In the UK, Highways England and the National Infrastructure Commission have teamed up to create 'Roads for the Future', which offers £200,000 to competing teams creating ways to adapt existing roads to fit new technologies. Indeed, public and private organisations are harnessing the best talent in engineering to create more advanced cognitive systems that can analyse big data with machine learning (ML) technology. This could result in even more innovative and reliable roads in the future. In this regard, here are some of the latest innovations we’ve seen so far:
Not only does air pollution cause one in eight deaths globally, but it also costs the world an estimated £3-4 trillion (around $4-5 trillion USD) each year. It is in this light that companies like EarthSense Systems work to produce AI-powered air quality sensors that can help manage this declining air quality, particularly in urban areas. Using machine learning, these sensors provide real-time measurements of various air quality factors to help governments address specific air issues. These can be mounted on lamp posts, static areas, vehicles, or even backpacks.

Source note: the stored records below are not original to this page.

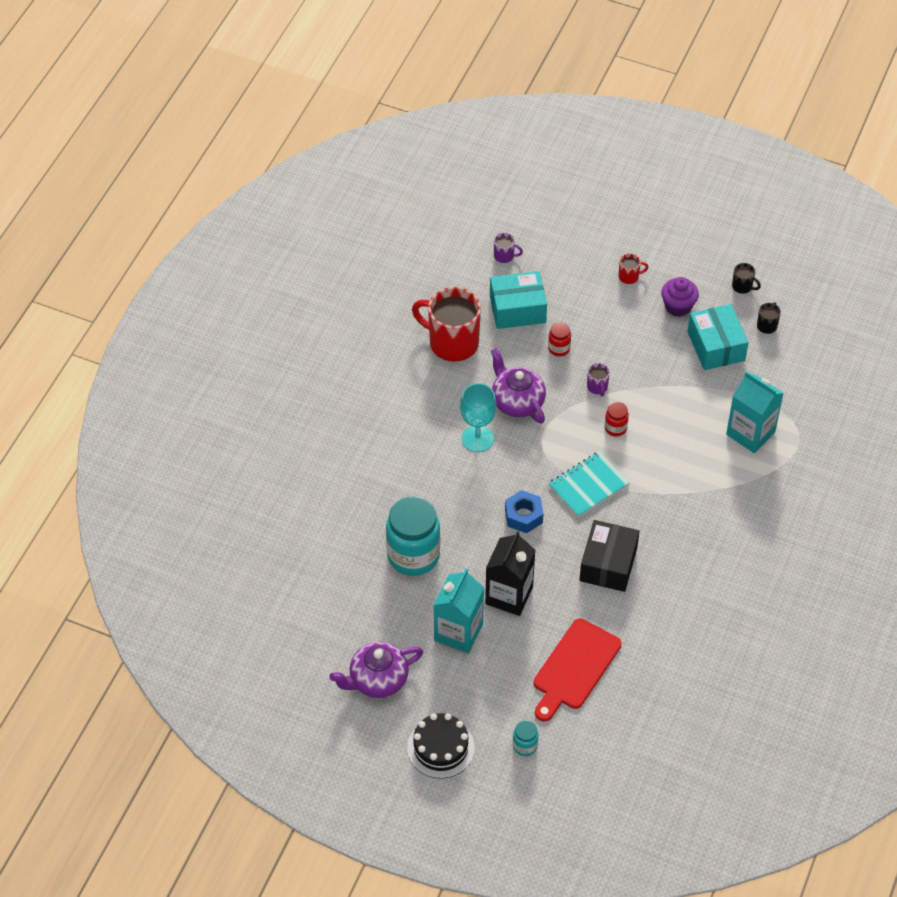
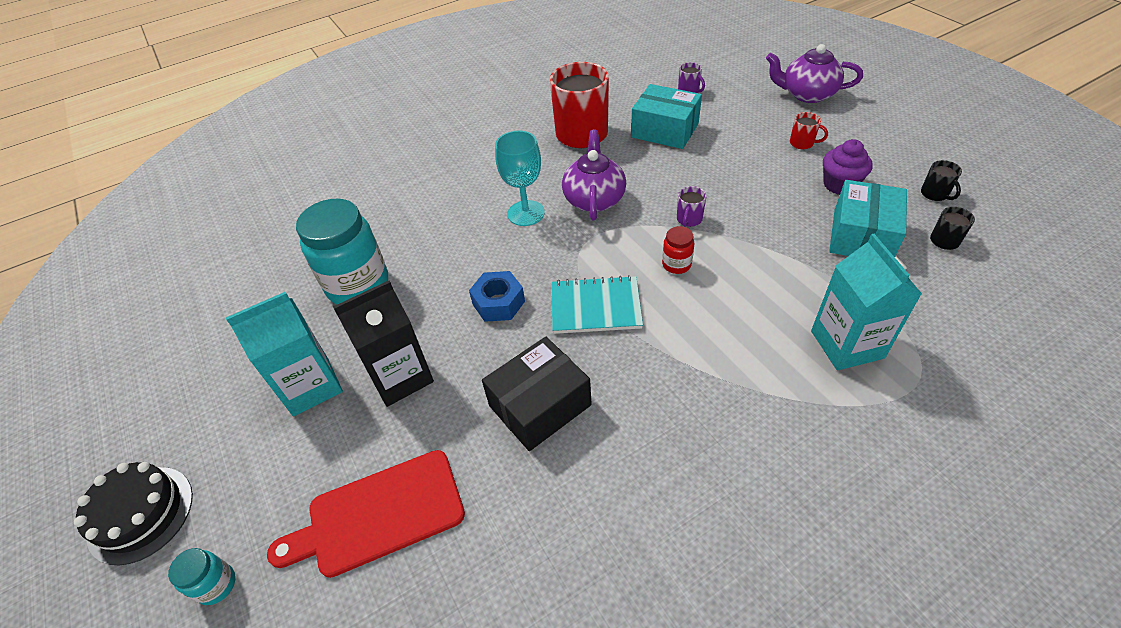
camera: 40 degrees right, 5 degrees down
(378, 680) = (186, 389): purple teapot -> purple teapot (807, 94)
(559, 348) = (677, 173): red jar -> none

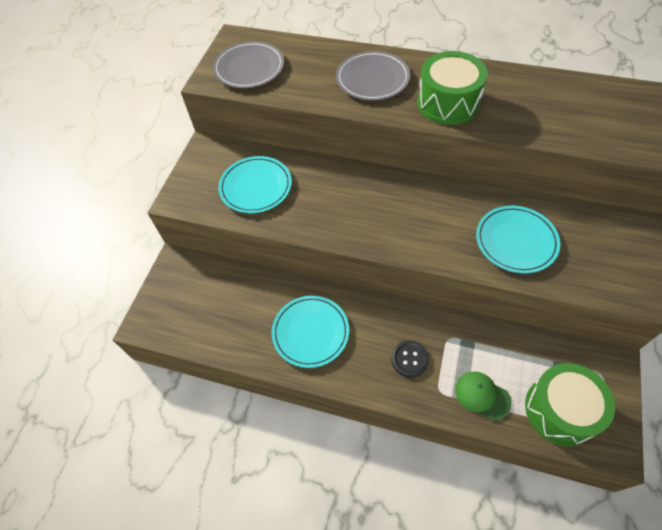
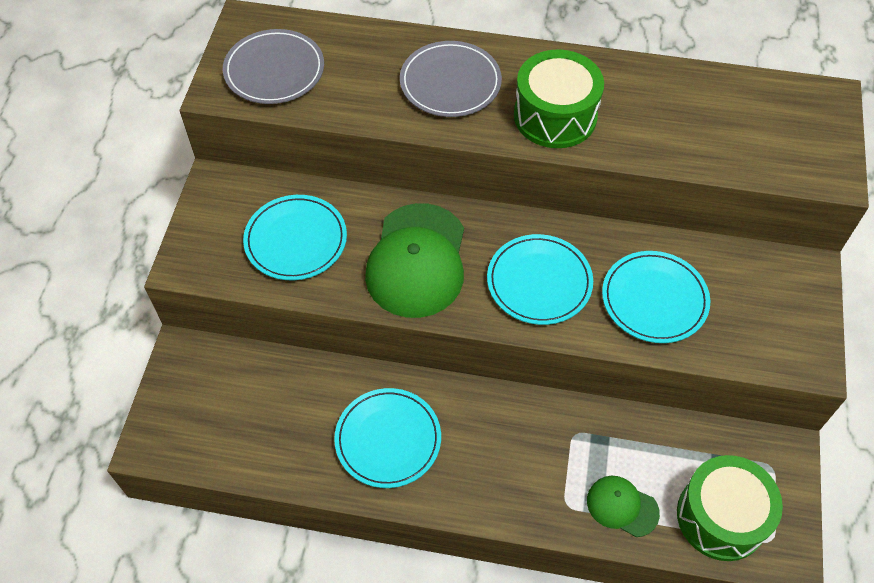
camera: 10 degrees left, 0 degrees up
(340, 205) = (417, 261): none -> green cap
(409, 359) = (525, 466): black button -> none
(428, 224) = (539, 282): none -> turquoise plate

Smarter infrastructure maintenance
In the US, many older roads (as well as other civil constructions) need maintenance and rebuilding. However, the problem hindering this repair doesn’t necessarily lie entirely with the cost of these projects, but also, with how best to perform this maintenance. Enter Roadbotics, which uses data collected and analysed by AI technology to identify road damage and report the road condition data to city authorities via overhead heat maps. This information is captured through a smartphone app, which faces the road in front of a vehicle and takes note of the location, size, and degree of road damage for analysis.
Efficient traffic management
Various mapping companies are renowned for the impact that their machine learning algorithms have on our daily commutes, but in the UK, developers like FiveAI are also looking to promote carpooling in driverless cars, arguing that this can cut motorists' costs and time spent on the road. Local authorities have permitted FiveAI to conduct a 10-month trial to study road layouts, traffic flow, and driver behaviour through data-gathering cars.
Smarter and safer vehicles
Countries around the world are rapidly making steps towards the widespread commercial use of driverless cars, with leaders eyeing the use of autonomous vehicles by 2021. Several large manufacturers like Volvo, Oxford, and Jaguar have already started test drives, and platooning trials – trials where a group of autonomous vehicles attempt to safely travel together closely at high speeds – are currently underway, with several test lorries running while connected to a Wi-Fi network. As Wired highlighted, these trials hope to prevent crashes caused by human error. The results, theoretically, will only continue to improve over time.
Today's trucking technology has come a long way in promoting safety and security among lorry fleets. A post by Verizon Connect on truck tracking solutions explains that they increase road safety by minimising cut-ins and accidents caused by bad judgment on the road. Advanced safety systems also allow for faster reaction times, which can help to prevent more 90% of road collisions. With innovations like these in place, it's only a matter of time before we reap the benefits of more advanced AI in lorries across the country.
While AI is notably new to motorists and businesses, it’s a technology that has repeatedly proven its value and is now fast becoming a part of many industries, thanks to the continuous efforts from engineers and designers across the globe. Faster construction methods and data-driven road designs and solutions might just be the key to lessening, if not entirely eliminating, a breadth of travel woes in the future.